The evolving energy paradigm, driven by the imperative to mitigate climate change and enhance energy security, has ushered in an unprecedented integration of variable renewable energy sources like wind and photovoltaic (PV) generation into modern power grids. Concurrently, the global push towards electrification of transportation is leading to a rapid proliferation of electric vehicle cars. While this transition is crucial for a sustainable future, the inherent variability and uncertainty of these new resources present significant challenges to power system operation, affecting stability, security, and power quality. Conventional deterministic load flow analysis is ill-equipped to quantify these risks, necessitating advanced probabilistic methods. This paper presents a comprehensive framework for dynamic probabilistic load flow (DPLF) analysis that explicitly models the spatial and temporal uncertainties introduced by correlated wind-PV generation and geographically distributed electric vehicle car charging loads.
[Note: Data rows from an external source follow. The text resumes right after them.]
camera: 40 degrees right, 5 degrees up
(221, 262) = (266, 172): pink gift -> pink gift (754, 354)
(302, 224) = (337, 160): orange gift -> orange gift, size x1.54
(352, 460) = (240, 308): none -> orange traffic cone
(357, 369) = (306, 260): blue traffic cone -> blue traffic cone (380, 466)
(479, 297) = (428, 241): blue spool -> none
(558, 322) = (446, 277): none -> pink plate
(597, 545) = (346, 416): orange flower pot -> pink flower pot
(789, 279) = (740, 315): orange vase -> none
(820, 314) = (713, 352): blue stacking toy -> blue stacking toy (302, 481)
The core challenge lies in accurately characterizing the input random variables. Wind and solar power outputs are intrinsically intermittent and weather-dependent. Furthermore, geographically proximate wind farms or PV plants exhibit spatial correlation—their outputs do not vary independently but often rise and fall together due to shared weather patterns. Ignoring this correlation can lead to an underestimation of collective power fluctuations and associated grid impacts. Similarly, the charging demand from a fleet of electric vehicle cars is not a simple aggregate; it is a complex function of user behavior, traffic network dynamics, travel patterns, ambient conditions, and the availability of charging infrastructure. A realistic model must capture this spatiotemporal distribution.
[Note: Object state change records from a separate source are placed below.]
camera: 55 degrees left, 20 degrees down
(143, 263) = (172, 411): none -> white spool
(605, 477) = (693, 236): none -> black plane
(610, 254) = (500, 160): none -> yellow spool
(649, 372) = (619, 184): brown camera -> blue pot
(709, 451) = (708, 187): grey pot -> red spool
To address these challenges, our methodology is built upon three foundational pillars: 1) a hybrid parametric-nonparametric probability model for wind and PV generation, coupled with a Copula function to capture their interdependence; 2) a high-fidelity model for electric vehicle car charging loads that incorporates road network constraints, detailed travel and charging characteristics, ambient temperature effects, and queueing theory for charging station delays; and 3) an efficient DPLF solution algorithm combining the Nataf transformation with Singular Value Decomposition (SVD) for correlation handling, the cumulant method for probabilistic convolution, and the Gram-Charlier series expansion for reconstructing output probability distributions.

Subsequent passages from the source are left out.